__WHAT NEEDS TO BE DONE__.
Please give back word for word the lines of the material below between the line containing "-against-: Adv. Pro. No. 19-01029 (MEW)" and the line containing "UNITED STATES BANKRUPTCY JUDGE", inclusive.

━━━ TASK DATA ━━━

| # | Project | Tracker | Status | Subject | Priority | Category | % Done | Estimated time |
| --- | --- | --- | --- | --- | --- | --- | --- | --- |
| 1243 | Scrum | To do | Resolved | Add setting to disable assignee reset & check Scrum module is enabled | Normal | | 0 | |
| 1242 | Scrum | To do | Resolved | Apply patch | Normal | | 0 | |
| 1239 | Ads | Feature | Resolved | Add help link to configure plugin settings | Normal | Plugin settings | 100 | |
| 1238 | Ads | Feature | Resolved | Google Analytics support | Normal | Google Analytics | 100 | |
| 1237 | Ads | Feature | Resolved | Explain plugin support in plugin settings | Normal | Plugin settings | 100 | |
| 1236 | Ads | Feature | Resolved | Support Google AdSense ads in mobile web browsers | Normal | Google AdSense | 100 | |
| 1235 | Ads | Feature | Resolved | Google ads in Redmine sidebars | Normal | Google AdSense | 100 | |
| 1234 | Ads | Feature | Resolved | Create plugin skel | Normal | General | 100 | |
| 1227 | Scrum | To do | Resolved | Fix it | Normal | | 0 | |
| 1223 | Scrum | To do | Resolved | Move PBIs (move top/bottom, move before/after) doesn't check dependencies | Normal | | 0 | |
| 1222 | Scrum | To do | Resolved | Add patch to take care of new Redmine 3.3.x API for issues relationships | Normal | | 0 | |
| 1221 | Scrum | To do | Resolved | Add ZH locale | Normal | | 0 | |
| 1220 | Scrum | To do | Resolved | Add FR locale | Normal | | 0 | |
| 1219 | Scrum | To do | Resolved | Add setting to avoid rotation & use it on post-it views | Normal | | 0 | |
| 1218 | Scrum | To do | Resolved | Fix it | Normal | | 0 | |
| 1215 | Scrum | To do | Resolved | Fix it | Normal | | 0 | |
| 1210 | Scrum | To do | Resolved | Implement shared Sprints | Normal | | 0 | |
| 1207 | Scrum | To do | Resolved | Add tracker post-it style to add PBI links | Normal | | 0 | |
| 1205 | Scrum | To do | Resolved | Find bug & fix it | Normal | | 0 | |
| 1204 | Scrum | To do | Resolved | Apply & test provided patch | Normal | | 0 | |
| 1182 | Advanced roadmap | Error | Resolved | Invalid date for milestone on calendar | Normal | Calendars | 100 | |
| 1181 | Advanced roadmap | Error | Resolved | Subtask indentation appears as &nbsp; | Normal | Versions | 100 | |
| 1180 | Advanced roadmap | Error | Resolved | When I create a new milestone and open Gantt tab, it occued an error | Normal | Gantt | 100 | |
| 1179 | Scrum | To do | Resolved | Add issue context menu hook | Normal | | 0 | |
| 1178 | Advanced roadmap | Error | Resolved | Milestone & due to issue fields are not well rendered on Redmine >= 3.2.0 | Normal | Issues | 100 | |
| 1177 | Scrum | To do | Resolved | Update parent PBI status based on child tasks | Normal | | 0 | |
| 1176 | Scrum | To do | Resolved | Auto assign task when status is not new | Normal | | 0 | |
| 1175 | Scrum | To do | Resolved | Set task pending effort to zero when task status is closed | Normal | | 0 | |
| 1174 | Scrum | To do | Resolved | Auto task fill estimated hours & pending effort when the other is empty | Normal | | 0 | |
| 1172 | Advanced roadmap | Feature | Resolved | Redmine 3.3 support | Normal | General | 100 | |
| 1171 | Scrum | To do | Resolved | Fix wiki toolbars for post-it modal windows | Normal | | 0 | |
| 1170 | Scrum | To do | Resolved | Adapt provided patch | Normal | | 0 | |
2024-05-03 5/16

━━━
━━━ TASK DATA ━━━

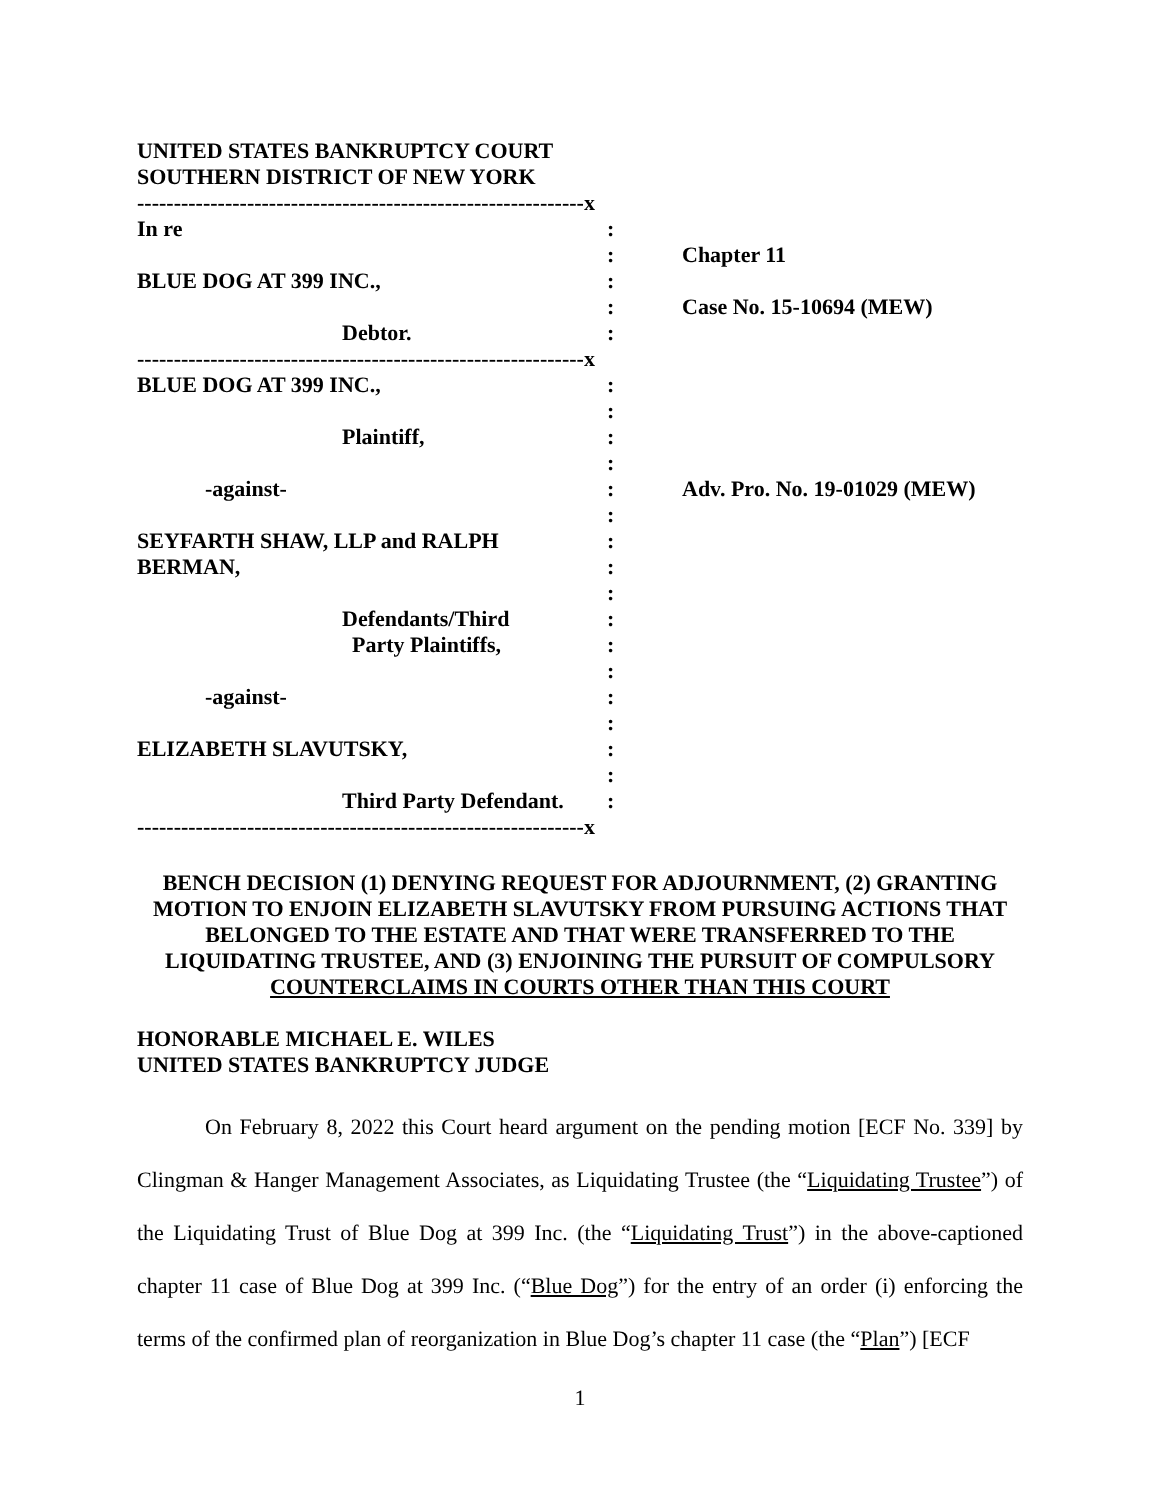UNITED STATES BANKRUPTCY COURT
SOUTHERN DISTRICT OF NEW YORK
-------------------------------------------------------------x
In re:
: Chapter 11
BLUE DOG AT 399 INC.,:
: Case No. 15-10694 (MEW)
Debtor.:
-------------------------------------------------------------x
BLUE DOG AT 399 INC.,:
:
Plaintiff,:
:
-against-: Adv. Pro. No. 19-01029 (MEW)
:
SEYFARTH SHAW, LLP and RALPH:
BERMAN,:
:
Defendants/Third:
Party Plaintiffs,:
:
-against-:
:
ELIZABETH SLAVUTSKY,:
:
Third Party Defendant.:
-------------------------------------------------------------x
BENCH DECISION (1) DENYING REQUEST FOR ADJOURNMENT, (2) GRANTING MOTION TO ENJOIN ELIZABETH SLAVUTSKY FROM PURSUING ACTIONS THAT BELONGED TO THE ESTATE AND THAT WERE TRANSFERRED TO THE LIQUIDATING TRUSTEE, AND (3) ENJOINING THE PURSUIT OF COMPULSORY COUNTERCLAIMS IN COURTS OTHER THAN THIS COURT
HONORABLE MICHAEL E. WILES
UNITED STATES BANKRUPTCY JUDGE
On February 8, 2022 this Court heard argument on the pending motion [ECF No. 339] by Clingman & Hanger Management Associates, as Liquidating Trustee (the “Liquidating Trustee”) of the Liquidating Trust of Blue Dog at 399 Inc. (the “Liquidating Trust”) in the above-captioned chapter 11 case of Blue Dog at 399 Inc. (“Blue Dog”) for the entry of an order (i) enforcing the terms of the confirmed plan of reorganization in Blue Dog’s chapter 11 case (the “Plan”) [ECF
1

━━━

__RESPONSE TO THE EXERCISE__.
-against-: Adv. Pro. No. 19-01029 (MEW)
:
SEYFARTH SHAW, LLP and RALPH:
BERMAN,:
:
Defendants/Third:
Party Plaintiffs,:
:
-against-:
:
ELIZABETH SLAVUTSKY,:
:
Third Party Defendant.:
-------------------------------------------------------------x
BENCH DECISION (1) DENYING REQUEST FOR ADJOURNMENT, (2) GRANTING MOTION TO ENJOIN ELIZABETH SLAVUTSKY FROM PURSUING ACTIONS THAT BELONGED TO THE ESTATE AND THAT WERE TRANSFERRED TO THE LIQUIDATING TRUSTEE, AND (3) ENJOINING THE PURSUIT OF COMPULSORY COUNTERCLAIMS IN COURTS OTHER THAN THIS COURT
HONORABLE MICHAEL E. WILES
UNITED STATES BANKRUPTCY JUDGE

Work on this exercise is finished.